For each line of the data below that holds "Description", copy the line.
--- DATA UNDER STUDY ---
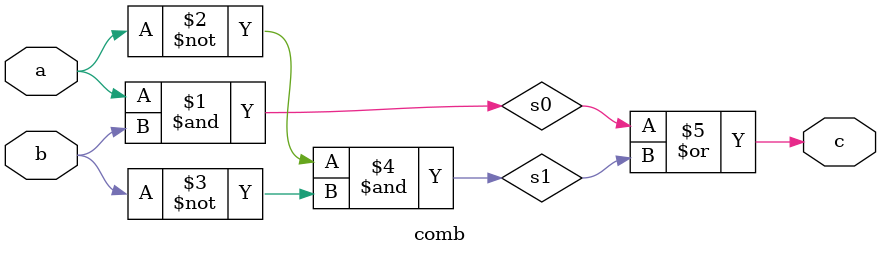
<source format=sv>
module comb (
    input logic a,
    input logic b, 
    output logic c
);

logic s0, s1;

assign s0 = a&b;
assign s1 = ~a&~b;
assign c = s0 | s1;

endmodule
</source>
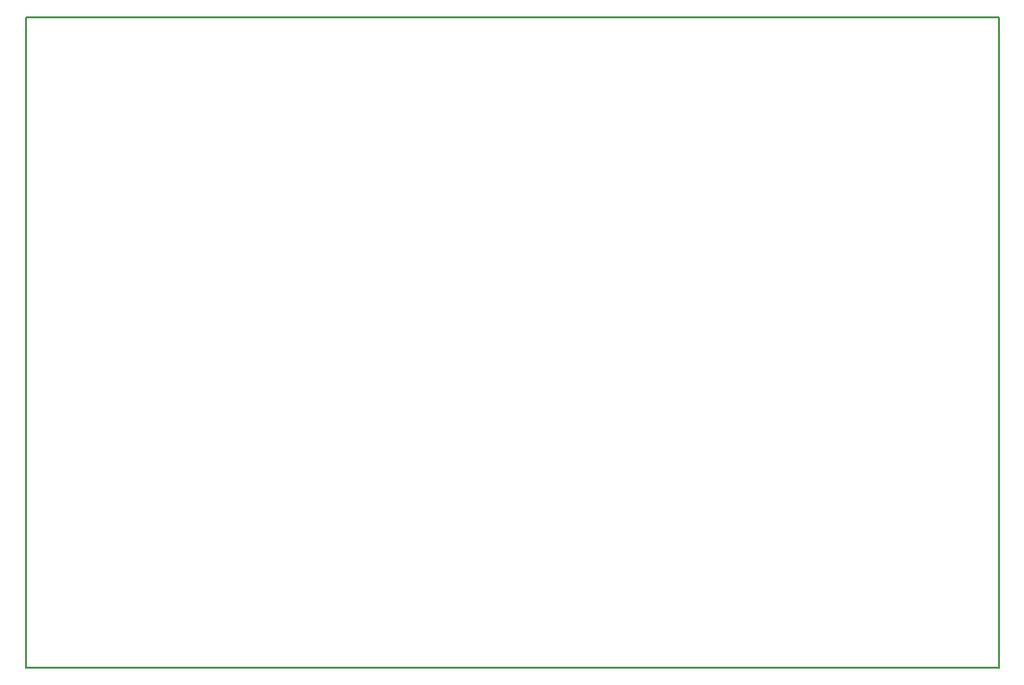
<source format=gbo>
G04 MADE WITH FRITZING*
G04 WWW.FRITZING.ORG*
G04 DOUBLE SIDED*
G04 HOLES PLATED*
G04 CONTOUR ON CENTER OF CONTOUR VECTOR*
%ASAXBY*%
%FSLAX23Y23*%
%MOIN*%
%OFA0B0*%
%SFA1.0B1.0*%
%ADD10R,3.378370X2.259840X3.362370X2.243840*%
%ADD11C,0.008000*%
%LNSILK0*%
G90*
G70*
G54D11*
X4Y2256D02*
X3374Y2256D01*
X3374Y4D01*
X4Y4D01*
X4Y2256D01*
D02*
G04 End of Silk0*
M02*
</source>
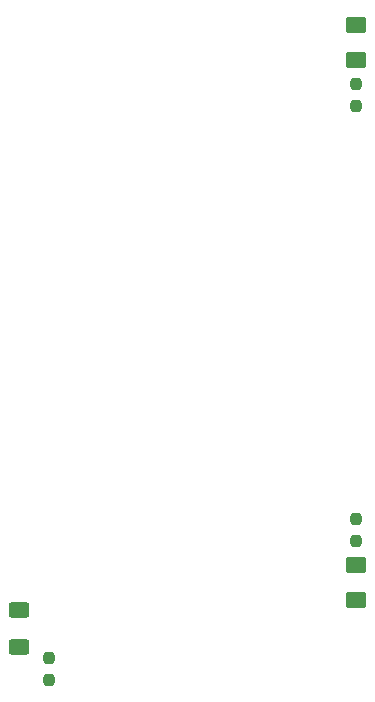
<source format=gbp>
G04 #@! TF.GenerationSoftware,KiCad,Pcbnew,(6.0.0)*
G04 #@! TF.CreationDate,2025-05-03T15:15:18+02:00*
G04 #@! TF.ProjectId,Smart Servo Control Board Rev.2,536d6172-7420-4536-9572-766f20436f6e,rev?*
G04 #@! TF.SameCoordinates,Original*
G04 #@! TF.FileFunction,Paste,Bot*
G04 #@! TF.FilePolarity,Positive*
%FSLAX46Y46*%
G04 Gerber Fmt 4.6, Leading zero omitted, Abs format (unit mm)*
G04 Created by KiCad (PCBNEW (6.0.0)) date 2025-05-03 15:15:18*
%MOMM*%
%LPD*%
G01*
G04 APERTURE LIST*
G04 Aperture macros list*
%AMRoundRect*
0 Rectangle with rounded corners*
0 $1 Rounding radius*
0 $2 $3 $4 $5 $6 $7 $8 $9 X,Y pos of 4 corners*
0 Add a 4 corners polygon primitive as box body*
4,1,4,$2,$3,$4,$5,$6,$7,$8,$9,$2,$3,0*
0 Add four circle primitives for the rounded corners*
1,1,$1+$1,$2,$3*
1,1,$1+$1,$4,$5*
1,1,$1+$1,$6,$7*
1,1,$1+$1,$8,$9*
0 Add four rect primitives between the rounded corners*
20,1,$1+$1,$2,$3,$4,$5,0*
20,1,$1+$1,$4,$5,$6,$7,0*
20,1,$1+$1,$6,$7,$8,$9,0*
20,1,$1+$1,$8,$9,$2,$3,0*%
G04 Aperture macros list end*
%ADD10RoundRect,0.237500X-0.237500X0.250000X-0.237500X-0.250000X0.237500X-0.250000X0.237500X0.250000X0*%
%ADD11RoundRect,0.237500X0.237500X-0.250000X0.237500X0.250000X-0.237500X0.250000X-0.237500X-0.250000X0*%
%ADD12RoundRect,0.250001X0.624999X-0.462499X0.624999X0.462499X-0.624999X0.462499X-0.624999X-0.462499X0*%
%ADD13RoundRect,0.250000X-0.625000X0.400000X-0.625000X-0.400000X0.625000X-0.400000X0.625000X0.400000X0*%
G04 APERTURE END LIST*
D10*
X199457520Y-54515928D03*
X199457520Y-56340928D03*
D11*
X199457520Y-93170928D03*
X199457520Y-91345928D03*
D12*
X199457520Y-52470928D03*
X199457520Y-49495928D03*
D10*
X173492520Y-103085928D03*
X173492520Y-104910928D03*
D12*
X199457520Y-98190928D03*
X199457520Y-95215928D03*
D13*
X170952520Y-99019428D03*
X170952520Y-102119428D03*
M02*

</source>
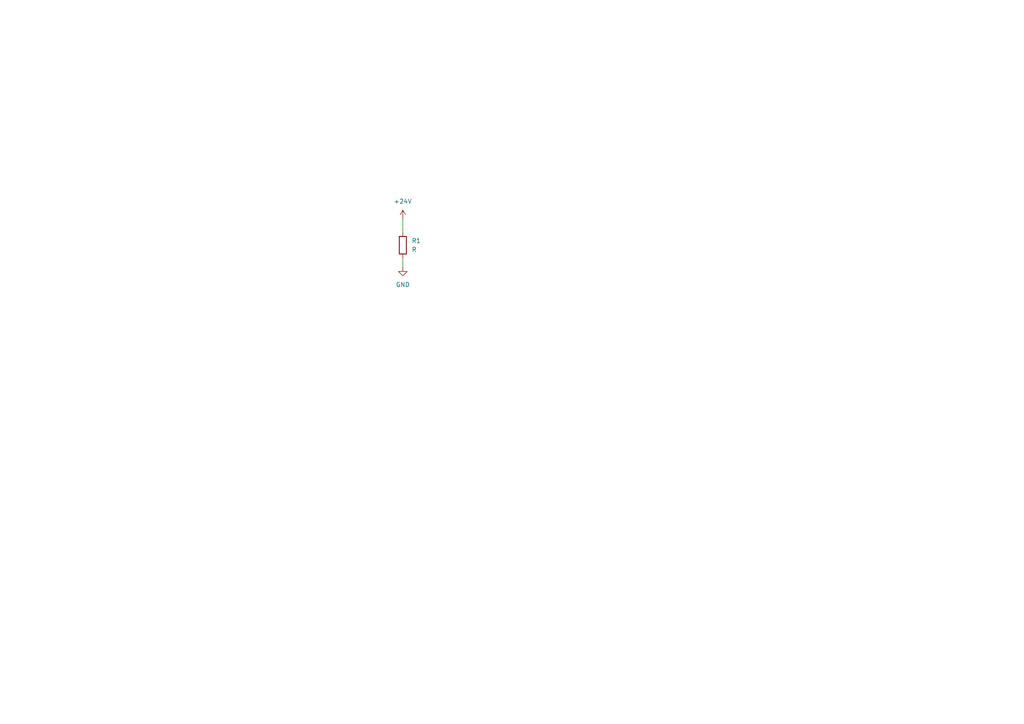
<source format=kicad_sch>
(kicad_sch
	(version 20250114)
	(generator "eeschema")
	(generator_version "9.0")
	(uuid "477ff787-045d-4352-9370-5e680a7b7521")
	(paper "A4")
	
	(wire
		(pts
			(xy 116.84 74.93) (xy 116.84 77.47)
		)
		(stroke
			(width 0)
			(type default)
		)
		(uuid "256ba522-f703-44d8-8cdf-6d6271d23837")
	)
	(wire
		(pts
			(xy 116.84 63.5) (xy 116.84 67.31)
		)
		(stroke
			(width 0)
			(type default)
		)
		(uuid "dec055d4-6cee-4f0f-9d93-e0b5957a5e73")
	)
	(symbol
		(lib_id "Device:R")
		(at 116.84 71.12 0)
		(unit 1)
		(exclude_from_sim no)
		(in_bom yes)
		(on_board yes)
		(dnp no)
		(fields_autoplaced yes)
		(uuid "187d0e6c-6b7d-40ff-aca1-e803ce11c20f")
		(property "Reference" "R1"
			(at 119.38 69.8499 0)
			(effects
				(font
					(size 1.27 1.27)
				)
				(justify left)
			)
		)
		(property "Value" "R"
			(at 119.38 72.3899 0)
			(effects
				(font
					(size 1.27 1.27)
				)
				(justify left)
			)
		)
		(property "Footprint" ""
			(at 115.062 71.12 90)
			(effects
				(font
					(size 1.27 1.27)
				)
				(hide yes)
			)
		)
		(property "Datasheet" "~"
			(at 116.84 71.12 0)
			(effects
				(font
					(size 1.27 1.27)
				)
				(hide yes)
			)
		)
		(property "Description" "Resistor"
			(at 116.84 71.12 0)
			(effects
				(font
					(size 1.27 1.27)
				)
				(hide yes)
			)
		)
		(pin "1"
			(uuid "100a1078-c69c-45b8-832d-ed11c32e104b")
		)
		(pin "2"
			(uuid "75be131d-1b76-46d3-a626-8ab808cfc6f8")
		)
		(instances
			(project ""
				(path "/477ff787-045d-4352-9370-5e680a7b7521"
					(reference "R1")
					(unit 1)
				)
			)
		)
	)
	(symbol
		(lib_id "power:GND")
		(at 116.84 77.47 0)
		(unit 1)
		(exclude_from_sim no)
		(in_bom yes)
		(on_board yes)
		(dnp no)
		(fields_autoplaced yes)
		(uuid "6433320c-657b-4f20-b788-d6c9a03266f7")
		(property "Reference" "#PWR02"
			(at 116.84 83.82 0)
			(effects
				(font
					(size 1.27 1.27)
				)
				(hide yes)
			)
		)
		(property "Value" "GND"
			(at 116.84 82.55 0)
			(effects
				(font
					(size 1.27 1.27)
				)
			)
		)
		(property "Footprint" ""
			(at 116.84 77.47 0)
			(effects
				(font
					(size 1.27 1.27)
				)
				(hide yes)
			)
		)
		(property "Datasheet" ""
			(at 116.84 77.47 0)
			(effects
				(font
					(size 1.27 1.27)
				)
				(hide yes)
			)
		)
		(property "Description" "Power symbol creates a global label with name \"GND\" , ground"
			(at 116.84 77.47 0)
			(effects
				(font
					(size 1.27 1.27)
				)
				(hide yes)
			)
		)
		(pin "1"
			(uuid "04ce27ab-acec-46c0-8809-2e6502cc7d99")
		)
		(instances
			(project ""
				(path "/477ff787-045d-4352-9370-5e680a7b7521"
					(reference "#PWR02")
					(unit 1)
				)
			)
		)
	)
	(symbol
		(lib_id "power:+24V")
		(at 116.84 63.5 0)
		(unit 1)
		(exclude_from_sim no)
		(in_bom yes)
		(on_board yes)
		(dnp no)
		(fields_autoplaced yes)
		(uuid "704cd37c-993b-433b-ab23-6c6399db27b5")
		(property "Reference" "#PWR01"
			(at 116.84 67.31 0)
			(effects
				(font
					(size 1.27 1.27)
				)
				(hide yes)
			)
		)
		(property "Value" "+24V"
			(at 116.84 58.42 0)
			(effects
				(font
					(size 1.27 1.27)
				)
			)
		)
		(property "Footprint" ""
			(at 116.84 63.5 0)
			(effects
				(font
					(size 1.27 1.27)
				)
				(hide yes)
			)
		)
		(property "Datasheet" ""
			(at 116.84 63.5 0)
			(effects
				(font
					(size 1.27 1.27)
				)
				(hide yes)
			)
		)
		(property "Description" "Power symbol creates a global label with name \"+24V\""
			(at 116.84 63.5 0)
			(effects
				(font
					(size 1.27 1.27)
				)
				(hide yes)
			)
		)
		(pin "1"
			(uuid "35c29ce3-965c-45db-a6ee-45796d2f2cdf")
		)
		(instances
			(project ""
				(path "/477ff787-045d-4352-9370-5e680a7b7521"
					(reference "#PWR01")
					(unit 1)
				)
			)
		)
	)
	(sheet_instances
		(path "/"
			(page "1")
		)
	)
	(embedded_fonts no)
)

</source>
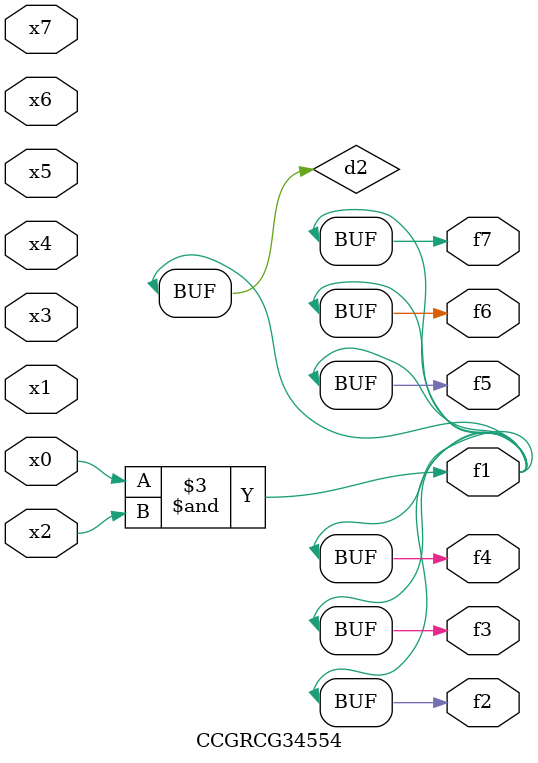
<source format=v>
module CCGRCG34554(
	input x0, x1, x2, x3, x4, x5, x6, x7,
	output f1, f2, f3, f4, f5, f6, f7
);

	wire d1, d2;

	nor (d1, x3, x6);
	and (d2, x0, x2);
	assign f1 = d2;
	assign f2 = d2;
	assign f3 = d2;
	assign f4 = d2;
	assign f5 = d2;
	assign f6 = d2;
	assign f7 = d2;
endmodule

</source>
---
ANSWER FOR THIS EXERCISE:
		(property "Description" "Resistor"
		(property "Description" "Power symbol creates a global label with name \"GND\" , ground"
		(property "Description" "Power symbol creates a global label with name \"+24V\""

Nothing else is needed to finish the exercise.